2.2. Sample examination

Prior to surgery, 3 mL of peripheral venous blood was collected from each patient in a Vacutainer test tube and immediately transported to the laboratory. After spontaneous precipitation for 20 min, each blood sample was centrifuged at 3000 rpm for 10 min, and the serum was separated into two aliquots. One aliquot was stored at −80 °C for the later analysis of IL-6 serum concentration, namely with an enzyme-linked immunosorbent assay (ELISA) kit (catalog no. E0090Hu) and reagents from the Bioassay Technology Laboratory (Shanghai, China) according to the manufacturer's instructions [4,14]. The other aliquot was tested for CRP serum level on the day of sampling, namely with an ELISA kit (reference no. CAN-CRP-4360) from Diagnostics Biochem Canada Inc. (Ontario, Canada) according to the manufacturer's instructions [[15], [16], [17]]. Measurements of IL-6 concentration were expressed in picograms per milliliter (pg/mL) and of CRP serum level in milligrams per liter (mg/L).

2.3. Statistical analysis

Data were divided based on type and presented as graphs and tables. The Statistical Package for the Social Sciences for Windows (version 23.0; IBM Corp, Armonk, NY) was used to determine how IL-6 and CRP levels related to the stage and grade of differentiation. Data were analyzed using the Kruskal–Wallis test plus Mann–Whitney test to assess the difference in median levels of IL-6 and CRP at each stage and differentiation of CRC. Spearman's rank correlation test was administered to assess the correlation between variable levels of serum IL-6 and CRP with the stage and differentiation of CRC. Last, data were analyzed with a one-way ANOVA, followed by a multiple comparisons test using least significance difference (LSD). All p values less than .05 were considered to be statistically significant.

3. Results

3.1. Sample characteristics

Data analysis was conducted on 46 patients with CRC, all 21–72 years of age, most of whom were male (63.0%) and at least 50 years old (73.9%). As shown in Table 1, plasma IL-6 levels were 0.5–62.1 pg/mL (Mean = 15.27 ± 15.01), while plasma CRP levels were 2.4–71.4 mg/L (M = 21.70 ± 17.74).

Table 1.

Descriptive statistics of the sample by age, IL-6 level, and CRP level (N = 46).

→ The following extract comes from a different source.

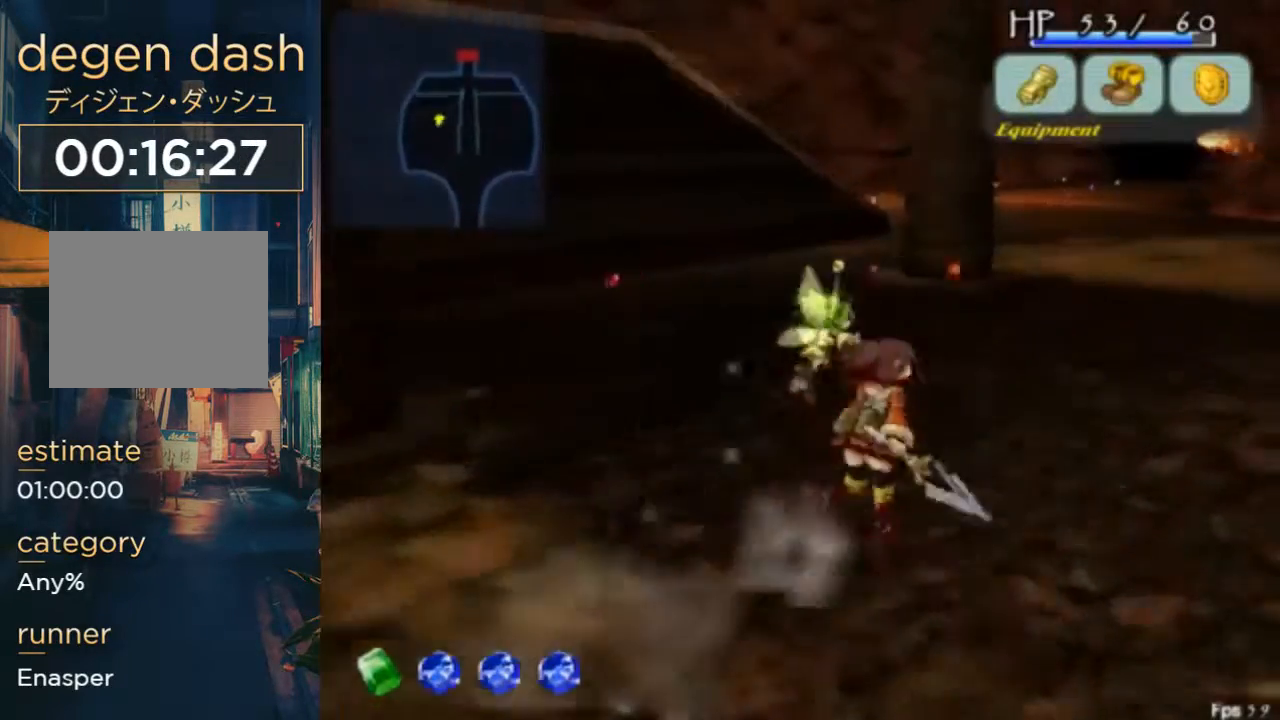
{"buttons": ["DPAD_RIGHT"], "left_stick": "center", "right_stick": "center", "events": [[333, "DPAD_UP", "up"]]}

Variable Min. Max. Mean SD
Age (years) 21 72 54.41 11.09
IL-6 (pg/mL) 0.5 62.1 15.27 15.01
CRP (mg/L) 2.4 71.4 21.70 17.74

In the sample, the greatest number of participants had CRC in stage III (45.7%), while the most common degree of cell differentiation was good (47.8%), as detailed in Table 2.

Table 2.

Distribution of sex, age, stage of CRC, and grade of differentiation in the sample (N = 46).

Variable n %
Sex Male 29 63.0
Female 17 37.0
Age <50 years 12 26.1
≥50 years 34 73.9
Stage II 12 26.0
III 21 45.7
IV 13 28.3
Grade of differentiation Good 13 28.3
Moderate 22 47.8
Poor 11 23.9

3.2. Relationship between stage of CRC and plasma IL-6 and CRP levels

Data analysis revealed a positive correlation between plasma IL-6 levels and stage of CRC, with a Spearman's correlation coefficient of r = 0.396 (p = .003). Results of the Kruskal–Wallis difference test also showed that plasma IL-6 levels among patients with stage IV (median = 25.80) were higher than those among patients with stage III (8.40) and stage II (4.45) of the disease (p = .019), as shown in Table 3.

Table 3.

Relationship between plasma IL-6 levels and stage of CRC.

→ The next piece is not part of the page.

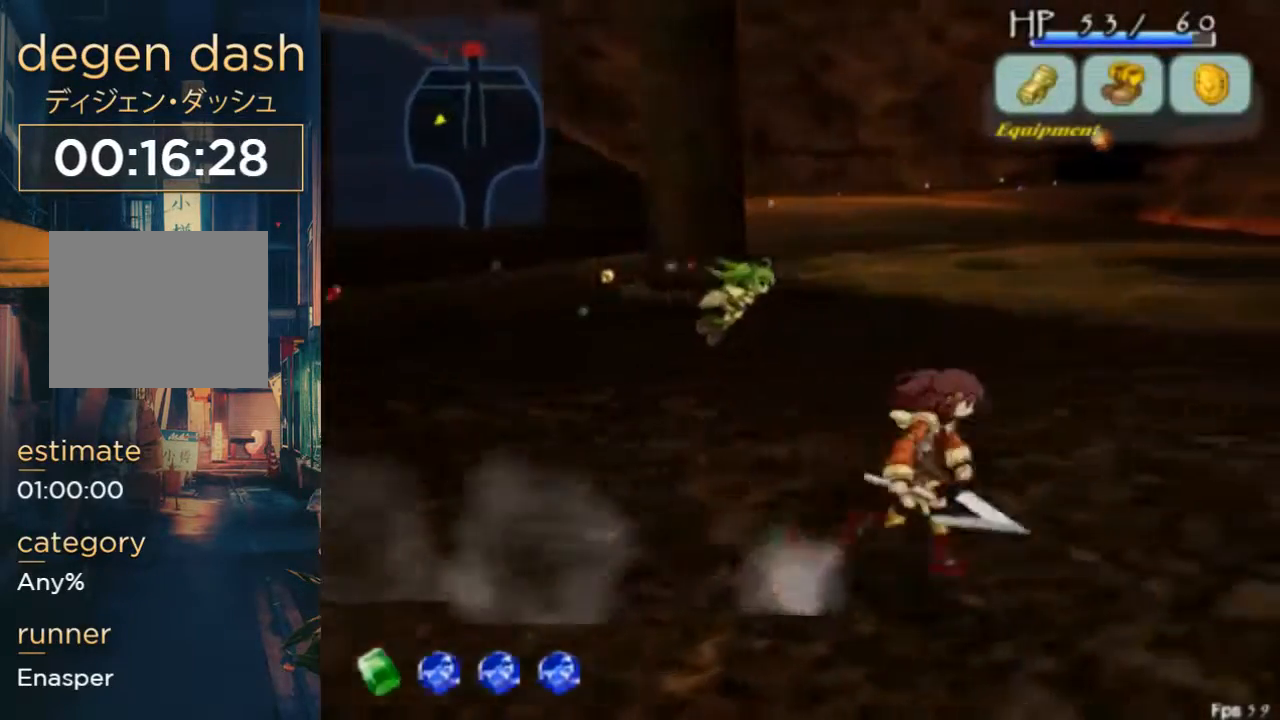
{"buttons": ["DPAD_UP", "DPAD_RIGHT"], "left_stick": "center", "right_stick": "center", "events": [[167, "DPAD_UP", "down"], [167, "X", "down"], [233, "X", "up"]]}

Plasma IL-6 levels (pg/mL) Stage
p
II (n = 12) III (n = 21) IV (n = 13)
Comparative test Median (Min.–max.) 4.45 (0.5–36.6) 8.40 (1.4–35.9) 25.80 (3.5–62.1) .019a
Correlation test Spearman's correlation coefficient (r = .396) .003
a

Kruskal–Wallis test plus Mann–Whitney test.

The box plot in Fig. 1 shows that although plasma IL-6 levels at each stage of CRC were not normally distributed, mean plasma IL-6 levels were far higher in stage IV than in stages III and II. By comparison, a positive correlation emerged between plasma CRP levels and stage of CRC, according to Spearman's correlation coefficient (r = .376, p = .005). The results of the Kruskal–Wallis difference test also revealed that plasma CRP levels among patients with stage IV (median = 34.10) exceeded those among patients with stage III (16.00) and stage II (7.75) of the disease (p = .040), as shown in Table 4.

Fig. 1.

Fig. 1

Box plot of plasma IL-6 levels at each stage of CRC.

Table 4.

Relationship between plasma CRP levels and stage of CRC.

Plasma CRP levels (mg/L) Stage
P
II (n = 12) III (n = 21) IV (n = 13)
Comparative test Median (Min.–max.) 7.75 (2.8–56.7) 16.00 (2.5–39.7) 34.10 (2.4–71.4) .040a
Correlation test Spearman's correlation coefficient (r = .376) .005
a

One-way ANOVA plus LSD.

The box plot in Fig. 2 shows that although plasma CRP levels at each stage were not normally distributed, mean plasma CRP levels were far higher among patients with CRC at stage IV than stage II or III.

Fig. 2.

Fig. 2

Box plot of plasma CRP levels at each stage of CRC.

3.3. Relationship between grade of differentiation and plasma IL-6 and CRP levels

Data analysis (Table 5) revealed no correlation between plasma IL-6 levels and the grade of differentiation among patients with CRC, with a Spearman's correlation coefficient of r = −0.044 (p = .384). According to a comparative data analysis, the highest increase in plasma IL-6 levels was with good differentiation (16.20, p = .819), followed by poor and moderate differentiation. Those results indicate no significant relationship between plasma IL-6 levels and the grade of CRC differentiation. The box plot in Fig. 3 shows that plasma IL-6 levels at each stage were not normally distributed and that the mean level was highest in well-differentiated CRC.

Table 5.

Relationship between plasma IL-6 levels and grade of differentiation in CRC.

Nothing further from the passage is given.